Es gibt Situationen im Leben, da möchte man nicht in der Haut eines Anderen stecken. Ich erinnere mich noch an das Saisonfinale 2001. Ich saß auf der Tribüne und Barbarez trifft zum 1:0 gegen die Bayern. Schalke führt 5:3 und ist zu dem Zeitpunkt Meister. Das Ende der Geschichte kennen wir.
Anderer Wettbewerb, selbe Sportart. Ich sitze mit Freunden in der Kneipe und schaue mir das Champions League-Finale ’99. Diesmal führen die Bayern und verspielen alles in 2 Minuten.
Gestern dann das TV-Duell. Ich bin zwar voreingenommen, aber wenn selbst die Springer-Presse vom Gleichstand spricht, ahnt man, dass der Sieger Naumann hieß. Bis eben zu jener Szene, die sich in den Kopf einbrennt. Er hatte die besseren Argumente und von Beust blieb viele Antworten schuldig. Trotzdem wird nur über die letzten zwei Minuten berichtet.
Aber das Gute an der Geschichte: Schalke wurde Meister der Herzen und zerrt noch heute vom Sympathiebonus. Selbst den Bayern flog viel Sympathie zu. Naumann hat gestern gezeigt, dass Politiker auch Menschen sind und keine geölten Maschinen.

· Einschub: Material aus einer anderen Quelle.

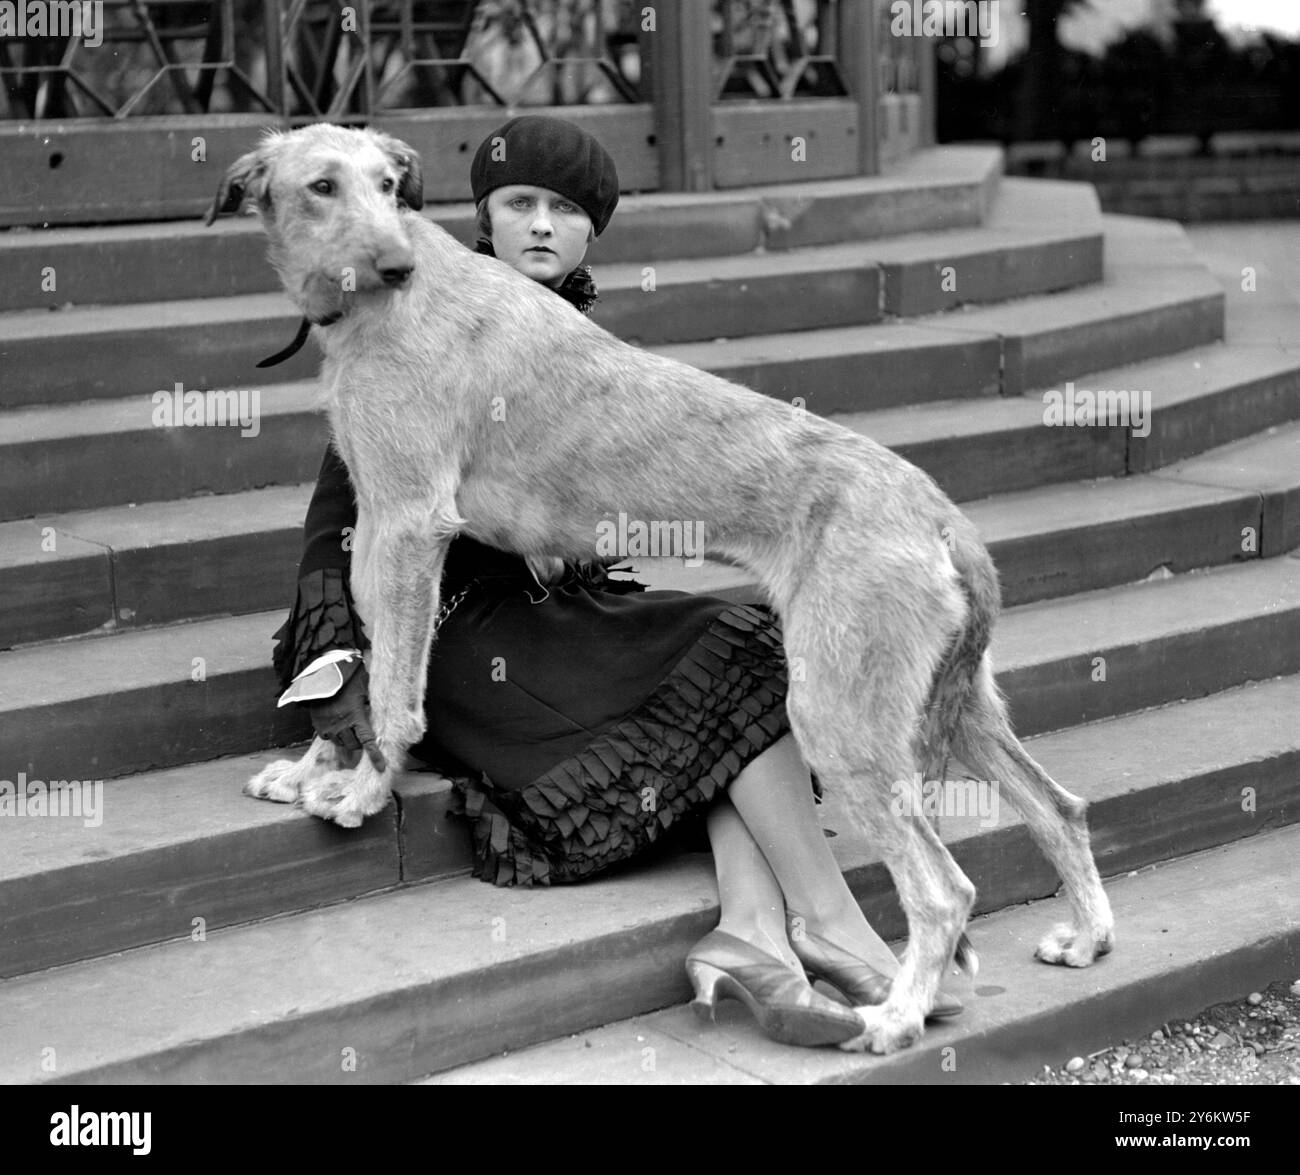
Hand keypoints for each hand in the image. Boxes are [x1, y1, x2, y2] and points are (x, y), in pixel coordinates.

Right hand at [307, 658, 386, 772]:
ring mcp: (328, 726)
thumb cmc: (347, 678)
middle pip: (354, 745)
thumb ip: (372, 700)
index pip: (368, 740)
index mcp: (356, 716)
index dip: (375, 755)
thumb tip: (384, 707)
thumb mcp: (365, 687)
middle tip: (362, 734)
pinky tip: (336, 725)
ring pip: (340, 743)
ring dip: (347, 739)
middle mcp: (342, 724)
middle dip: (360, 743)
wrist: (322, 673)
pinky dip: (334, 735)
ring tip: (349, 727)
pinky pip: (328, 737)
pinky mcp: (318, 724)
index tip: (381, 768)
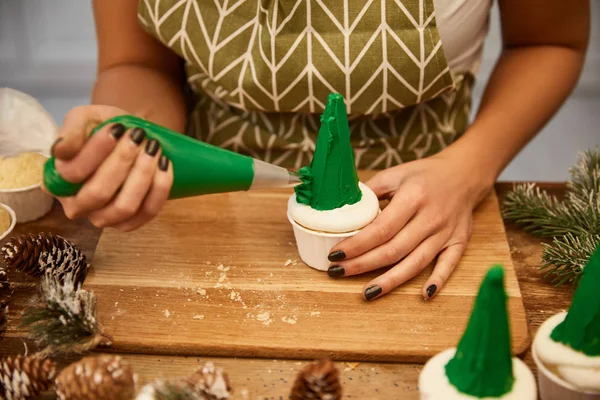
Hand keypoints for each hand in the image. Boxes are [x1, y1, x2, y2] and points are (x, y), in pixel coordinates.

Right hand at [43, 105, 172, 230]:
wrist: (131, 139)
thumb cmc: (104, 129)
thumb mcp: (86, 118)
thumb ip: (72, 128)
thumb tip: (61, 151)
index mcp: (58, 180)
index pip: (73, 172)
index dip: (96, 150)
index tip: (117, 128)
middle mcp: (76, 205)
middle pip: (99, 193)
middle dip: (123, 161)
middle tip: (139, 136)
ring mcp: (103, 218)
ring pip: (124, 207)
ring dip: (143, 175)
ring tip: (154, 148)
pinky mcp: (129, 223)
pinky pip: (147, 213)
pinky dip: (159, 189)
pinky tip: (165, 164)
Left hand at [326, 152, 492, 300]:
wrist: (464, 173)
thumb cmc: (424, 175)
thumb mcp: (395, 174)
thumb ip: (370, 191)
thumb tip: (343, 210)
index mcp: (413, 197)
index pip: (381, 229)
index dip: (357, 245)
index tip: (336, 254)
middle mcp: (431, 217)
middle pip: (394, 250)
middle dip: (363, 265)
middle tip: (338, 272)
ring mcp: (446, 232)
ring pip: (416, 263)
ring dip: (390, 281)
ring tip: (367, 293)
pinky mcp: (459, 242)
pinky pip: (448, 265)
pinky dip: (438, 281)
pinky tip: (423, 295)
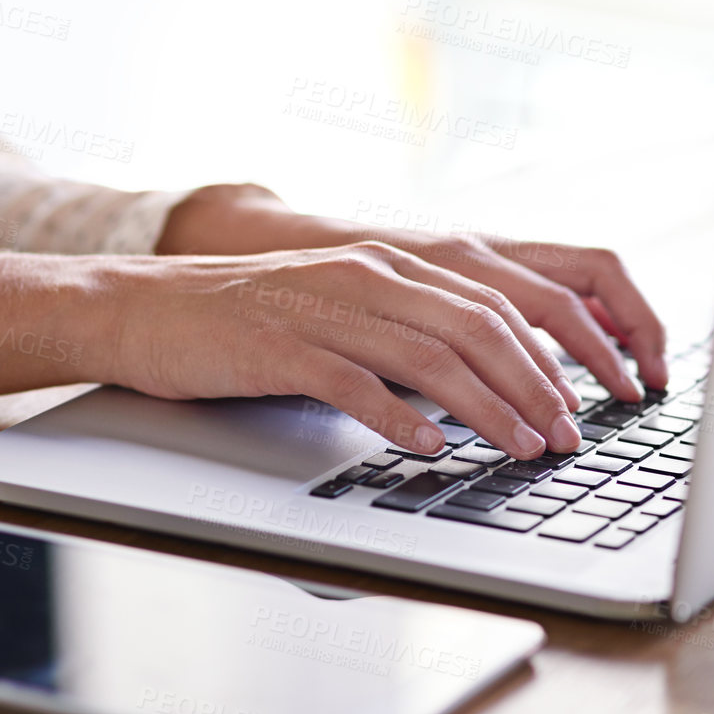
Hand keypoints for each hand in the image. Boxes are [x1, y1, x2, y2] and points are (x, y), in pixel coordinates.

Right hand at [89, 243, 587, 458]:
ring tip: (521, 448)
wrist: (144, 308)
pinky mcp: (279, 345)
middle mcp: (365, 276)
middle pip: (476, 328)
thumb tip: (468, 385)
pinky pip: (353, 381)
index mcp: (386, 265)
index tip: (569, 409)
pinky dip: (398, 415)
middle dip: (531, 387)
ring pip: (429, 355)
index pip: (490, 307)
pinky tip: (429, 447)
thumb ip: (398, 332)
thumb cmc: (241, 320)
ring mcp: (322, 308)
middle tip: (562, 439)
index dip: (541, 358)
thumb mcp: (334, 311)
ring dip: (486, 408)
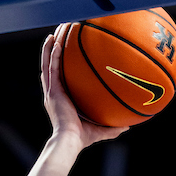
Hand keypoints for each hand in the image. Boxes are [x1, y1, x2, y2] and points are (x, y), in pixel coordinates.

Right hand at [41, 27, 127, 149]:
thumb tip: (128, 127)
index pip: (60, 80)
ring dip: (49, 49)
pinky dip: (53, 56)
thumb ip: (112, 128)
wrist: (70, 141)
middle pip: (51, 68)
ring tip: (53, 34)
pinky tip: (57, 42)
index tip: (65, 56)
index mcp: (62, 101)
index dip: (60, 67)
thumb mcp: (100, 130)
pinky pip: (52, 69)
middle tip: (57, 38)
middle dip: (52, 53)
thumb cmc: (82, 139)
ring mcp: (52, 92)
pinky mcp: (53, 92)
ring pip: (47, 65)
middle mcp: (54, 94)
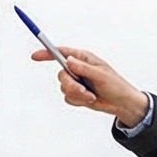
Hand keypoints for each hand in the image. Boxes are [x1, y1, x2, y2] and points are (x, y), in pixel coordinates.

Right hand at [33, 46, 149, 127]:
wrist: (121, 103)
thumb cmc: (115, 85)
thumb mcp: (101, 75)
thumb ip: (84, 69)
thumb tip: (68, 60)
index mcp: (83, 58)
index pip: (61, 53)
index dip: (46, 53)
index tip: (35, 57)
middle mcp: (77, 69)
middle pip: (61, 75)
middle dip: (71, 85)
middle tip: (83, 90)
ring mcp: (76, 82)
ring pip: (63, 88)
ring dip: (77, 94)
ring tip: (91, 95)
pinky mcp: (76, 94)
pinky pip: (68, 98)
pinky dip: (78, 101)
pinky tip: (90, 99)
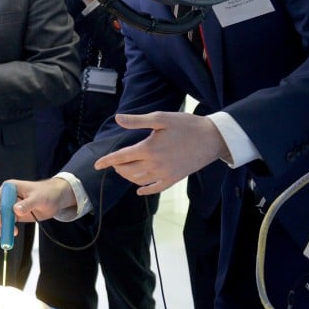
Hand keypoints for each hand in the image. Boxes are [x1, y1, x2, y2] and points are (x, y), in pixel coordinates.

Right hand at [0, 178, 76, 233]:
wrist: (55, 198)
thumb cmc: (47, 193)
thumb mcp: (39, 198)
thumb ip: (27, 204)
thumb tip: (15, 210)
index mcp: (9, 187)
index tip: (0, 222)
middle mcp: (7, 196)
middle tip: (5, 232)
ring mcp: (10, 205)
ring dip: (2, 227)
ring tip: (11, 235)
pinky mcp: (14, 214)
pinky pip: (6, 223)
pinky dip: (7, 229)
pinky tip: (13, 233)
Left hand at [94, 112, 228, 194]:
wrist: (212, 138)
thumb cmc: (186, 125)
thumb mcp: (160, 118)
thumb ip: (137, 121)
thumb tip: (118, 119)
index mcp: (148, 148)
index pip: (121, 157)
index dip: (107, 161)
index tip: (96, 165)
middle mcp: (154, 164)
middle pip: (128, 170)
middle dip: (117, 167)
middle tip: (114, 163)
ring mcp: (165, 173)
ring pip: (139, 180)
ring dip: (128, 176)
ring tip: (124, 170)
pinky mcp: (174, 178)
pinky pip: (156, 188)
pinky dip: (145, 190)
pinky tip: (139, 189)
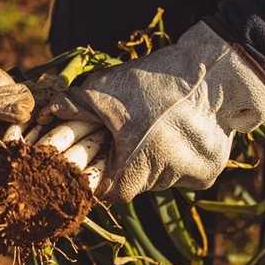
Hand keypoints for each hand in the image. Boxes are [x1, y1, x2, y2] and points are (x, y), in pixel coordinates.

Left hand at [50, 21, 264, 202]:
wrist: (215, 73)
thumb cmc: (154, 83)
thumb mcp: (107, 91)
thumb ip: (76, 106)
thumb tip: (49, 112)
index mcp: (134, 168)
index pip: (107, 191)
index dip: (99, 174)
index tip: (100, 156)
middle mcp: (164, 181)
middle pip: (134, 184)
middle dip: (126, 163)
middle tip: (129, 134)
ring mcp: (189, 179)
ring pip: (159, 178)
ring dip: (152, 160)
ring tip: (155, 127)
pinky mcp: (209, 173)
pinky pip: (183, 173)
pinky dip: (177, 157)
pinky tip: (179, 131)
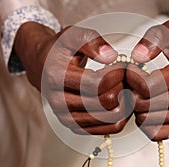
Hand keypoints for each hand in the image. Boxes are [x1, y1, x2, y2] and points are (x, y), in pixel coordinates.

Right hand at [14, 22, 128, 134]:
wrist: (43, 66)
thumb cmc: (59, 51)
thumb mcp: (72, 36)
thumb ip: (91, 41)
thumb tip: (110, 57)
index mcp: (56, 77)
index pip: (97, 84)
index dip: (117, 74)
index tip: (123, 66)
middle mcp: (58, 101)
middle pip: (105, 102)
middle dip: (122, 88)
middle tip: (125, 77)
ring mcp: (66, 116)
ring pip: (108, 119)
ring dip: (123, 103)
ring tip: (124, 88)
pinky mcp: (74, 126)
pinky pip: (106, 130)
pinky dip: (120, 117)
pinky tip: (120, 102)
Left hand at [127, 18, 168, 140]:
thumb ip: (154, 38)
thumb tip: (138, 57)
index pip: (147, 87)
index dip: (132, 79)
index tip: (131, 69)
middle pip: (145, 105)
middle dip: (131, 93)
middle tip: (133, 82)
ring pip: (148, 121)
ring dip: (137, 108)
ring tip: (140, 93)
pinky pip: (158, 133)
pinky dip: (146, 123)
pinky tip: (148, 107)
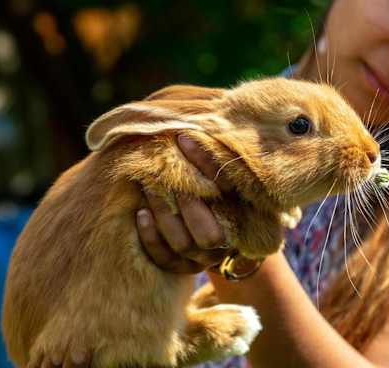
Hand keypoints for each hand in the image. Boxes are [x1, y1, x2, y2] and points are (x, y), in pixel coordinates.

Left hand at [136, 135, 234, 272]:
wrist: (224, 226)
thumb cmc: (221, 184)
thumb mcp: (227, 166)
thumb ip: (217, 149)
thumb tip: (189, 120)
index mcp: (247, 207)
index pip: (228, 185)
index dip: (206, 162)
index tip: (182, 138)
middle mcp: (232, 237)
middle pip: (209, 231)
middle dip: (185, 200)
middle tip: (164, 172)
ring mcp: (210, 256)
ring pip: (185, 245)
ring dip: (164, 215)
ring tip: (147, 188)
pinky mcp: (189, 267)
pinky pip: (168, 260)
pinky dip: (151, 238)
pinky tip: (140, 214)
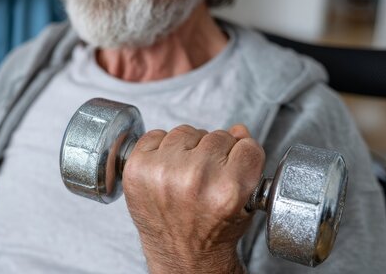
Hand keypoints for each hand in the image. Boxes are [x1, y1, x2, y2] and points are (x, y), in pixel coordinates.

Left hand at [122, 124, 263, 273]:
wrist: (181, 255)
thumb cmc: (212, 231)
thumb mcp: (244, 204)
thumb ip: (247, 162)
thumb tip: (237, 130)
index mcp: (227, 189)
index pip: (246, 145)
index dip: (241, 157)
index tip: (234, 169)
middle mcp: (194, 178)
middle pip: (217, 136)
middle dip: (215, 154)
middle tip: (207, 179)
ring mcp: (162, 172)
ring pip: (186, 132)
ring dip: (188, 149)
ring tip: (186, 175)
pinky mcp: (138, 168)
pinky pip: (155, 135)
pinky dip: (160, 148)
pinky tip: (166, 170)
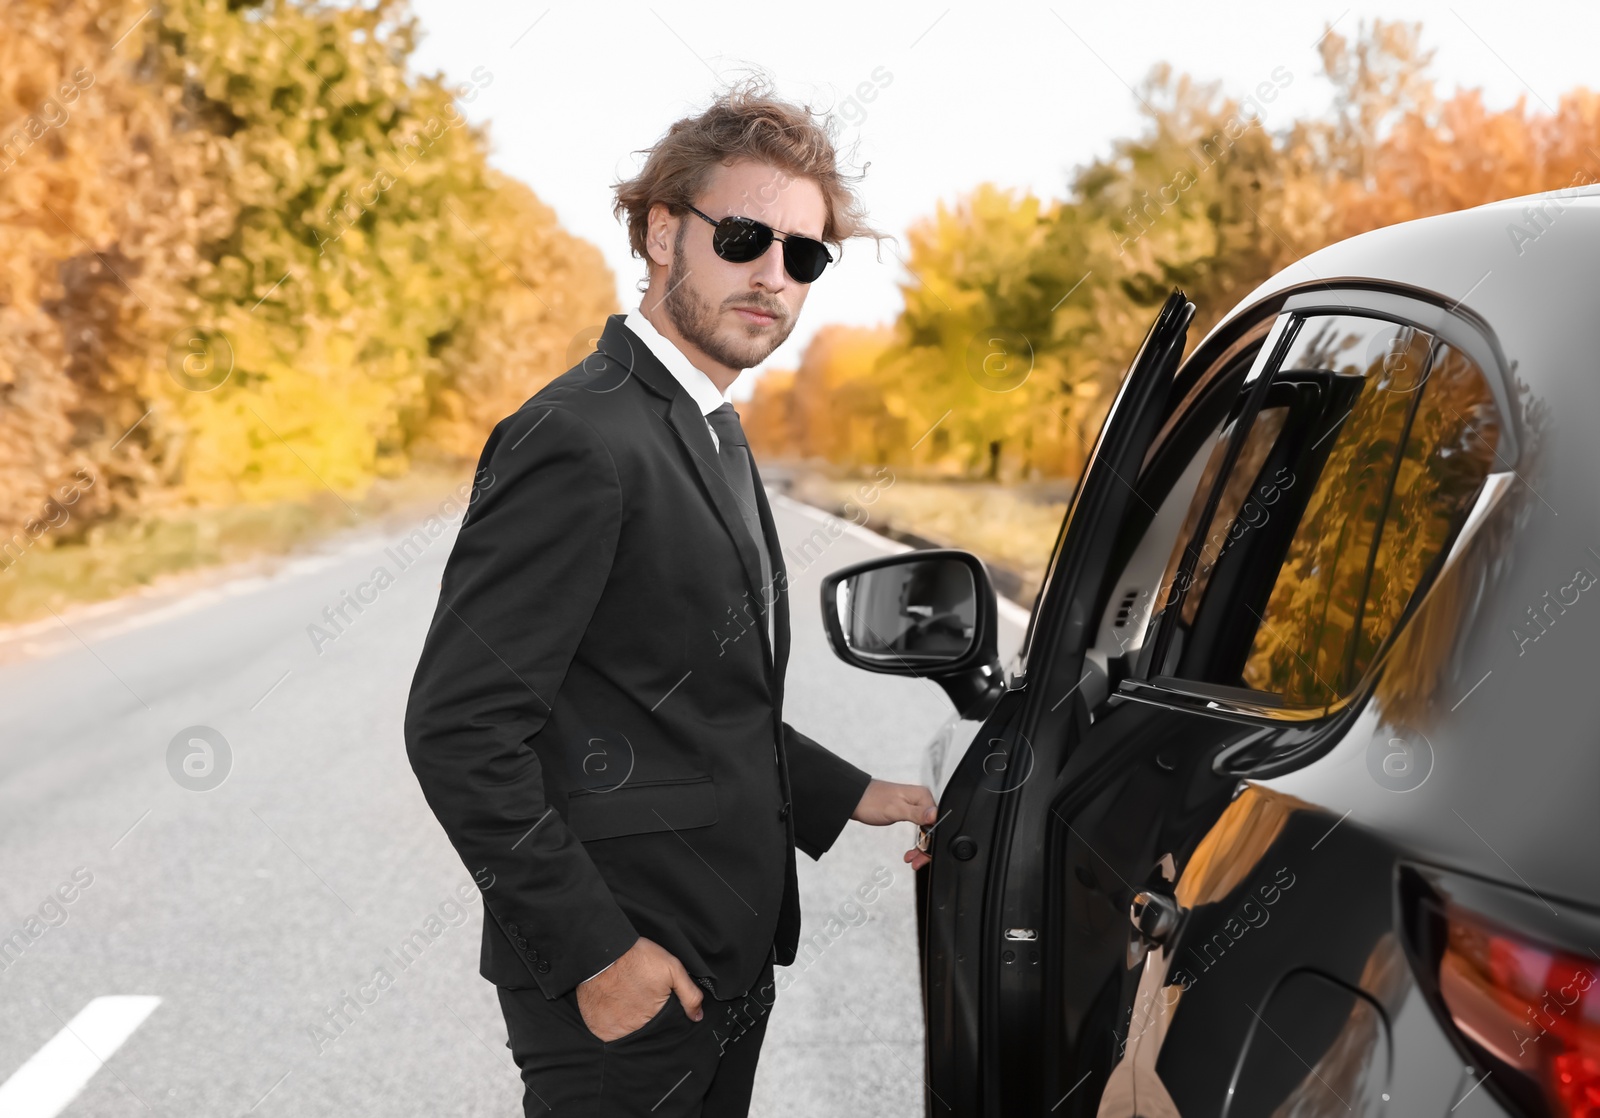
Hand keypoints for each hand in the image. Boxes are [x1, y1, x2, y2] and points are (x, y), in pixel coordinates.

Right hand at [575, 936, 703, 1041]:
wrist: (603, 951)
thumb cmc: (638, 958)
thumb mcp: (672, 968)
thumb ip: (689, 994)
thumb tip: (697, 1016)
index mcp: (656, 1018)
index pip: (664, 1026)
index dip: (661, 1013)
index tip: (654, 998)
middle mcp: (636, 1030)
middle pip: (646, 1030)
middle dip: (645, 1017)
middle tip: (638, 995)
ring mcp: (616, 1031)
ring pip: (627, 1032)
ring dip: (628, 1020)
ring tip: (626, 998)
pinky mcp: (599, 1028)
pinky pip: (609, 1032)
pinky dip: (611, 1022)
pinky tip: (613, 1005)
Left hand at [851, 778, 938, 870]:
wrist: (855, 798)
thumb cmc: (872, 801)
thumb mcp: (896, 809)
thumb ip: (917, 813)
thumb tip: (935, 815)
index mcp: (923, 796)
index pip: (938, 822)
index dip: (933, 841)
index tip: (925, 855)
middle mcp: (921, 800)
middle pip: (933, 828)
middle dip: (926, 848)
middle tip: (916, 862)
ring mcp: (915, 807)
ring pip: (926, 831)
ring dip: (921, 847)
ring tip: (912, 860)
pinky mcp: (908, 812)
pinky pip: (918, 829)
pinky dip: (916, 841)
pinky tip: (910, 852)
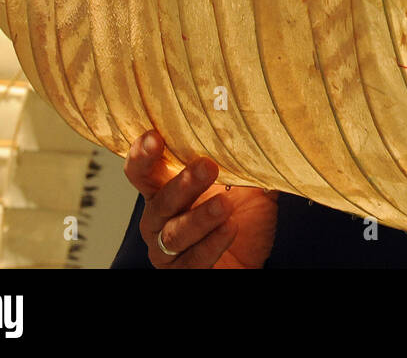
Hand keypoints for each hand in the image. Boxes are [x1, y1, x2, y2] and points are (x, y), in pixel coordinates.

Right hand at [124, 130, 279, 268]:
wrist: (249, 258)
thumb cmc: (240, 216)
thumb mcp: (246, 183)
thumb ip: (246, 160)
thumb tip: (264, 134)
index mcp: (165, 190)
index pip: (142, 172)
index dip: (142, 155)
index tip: (154, 138)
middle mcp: (159, 219)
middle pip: (161, 201)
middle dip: (183, 184)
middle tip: (207, 167)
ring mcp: (166, 249)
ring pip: (175, 233)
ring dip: (200, 217)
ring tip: (225, 204)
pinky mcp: (181, 272)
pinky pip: (193, 260)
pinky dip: (212, 244)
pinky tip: (231, 228)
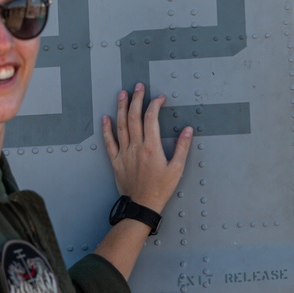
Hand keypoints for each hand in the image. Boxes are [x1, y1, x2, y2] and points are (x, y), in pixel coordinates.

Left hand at [102, 83, 192, 214]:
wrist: (142, 206)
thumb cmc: (161, 189)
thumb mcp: (177, 169)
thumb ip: (182, 147)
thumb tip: (188, 130)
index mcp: (151, 147)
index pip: (151, 118)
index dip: (155, 104)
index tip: (160, 98)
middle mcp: (136, 147)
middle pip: (133, 117)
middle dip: (136, 99)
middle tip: (138, 86)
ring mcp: (124, 153)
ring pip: (120, 125)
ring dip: (120, 107)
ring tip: (121, 94)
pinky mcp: (116, 161)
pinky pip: (109, 142)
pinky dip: (106, 129)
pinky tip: (105, 118)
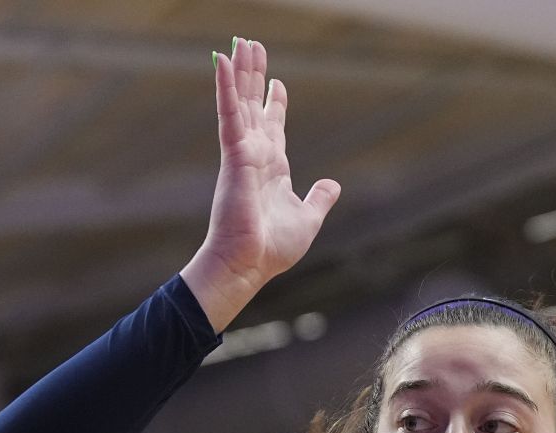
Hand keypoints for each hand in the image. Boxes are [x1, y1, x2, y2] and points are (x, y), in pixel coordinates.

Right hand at [181, 38, 340, 331]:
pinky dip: (226, 88)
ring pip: (241, 102)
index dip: (276, 103)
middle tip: (252, 46)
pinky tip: (223, 61)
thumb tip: (332, 185)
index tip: (277, 83)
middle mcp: (256, 155)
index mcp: (272, 167)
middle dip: (254, 76)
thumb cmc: (272, 249)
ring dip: (240, 72)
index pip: (274, 126)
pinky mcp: (234, 156)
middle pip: (254, 105)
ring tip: (239, 43)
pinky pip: (229, 114)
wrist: (249, 265)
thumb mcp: (307, 218)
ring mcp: (243, 153)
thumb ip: (319, 198)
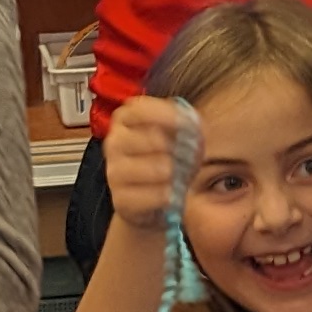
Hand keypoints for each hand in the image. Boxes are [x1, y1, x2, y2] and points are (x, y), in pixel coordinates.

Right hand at [105, 93, 198, 229]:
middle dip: (181, 149)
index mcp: (124, 120)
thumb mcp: (172, 135)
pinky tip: (170, 193)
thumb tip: (197, 124)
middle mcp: (114, 143)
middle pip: (155, 139)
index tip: (190, 124)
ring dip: (178, 173)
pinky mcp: (120, 200)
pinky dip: (171, 194)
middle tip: (191, 157)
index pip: (140, 109)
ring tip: (180, 176)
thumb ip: (184, 123)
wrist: (147, 202)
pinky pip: (159, 194)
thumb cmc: (162, 161)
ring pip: (160, 168)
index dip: (168, 115)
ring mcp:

Ich glaube, kaum einer kann sich die Situation vorstellen. Ein Jahr versucht man, den Gegner zu stellen und jedesmal kurz vorher kneift er. Jetzt kommt die Situation vor der sich der Gegner nicht entziehen kann und man versucht alles richtig zu machen. Dieser Druck muss unvorstellbar sein.
Für mich hat Naumann gestern an Statur gewonnen. Andere wären an dieser Szene zerbrochen. Er hat sich gefangen, er konnte sein Statement zu Ende bringen und hat am Ende das Studio mit aufrechtem Haupt verlassen. Ich wünsche ihm die Sympathien, die er verdient hat.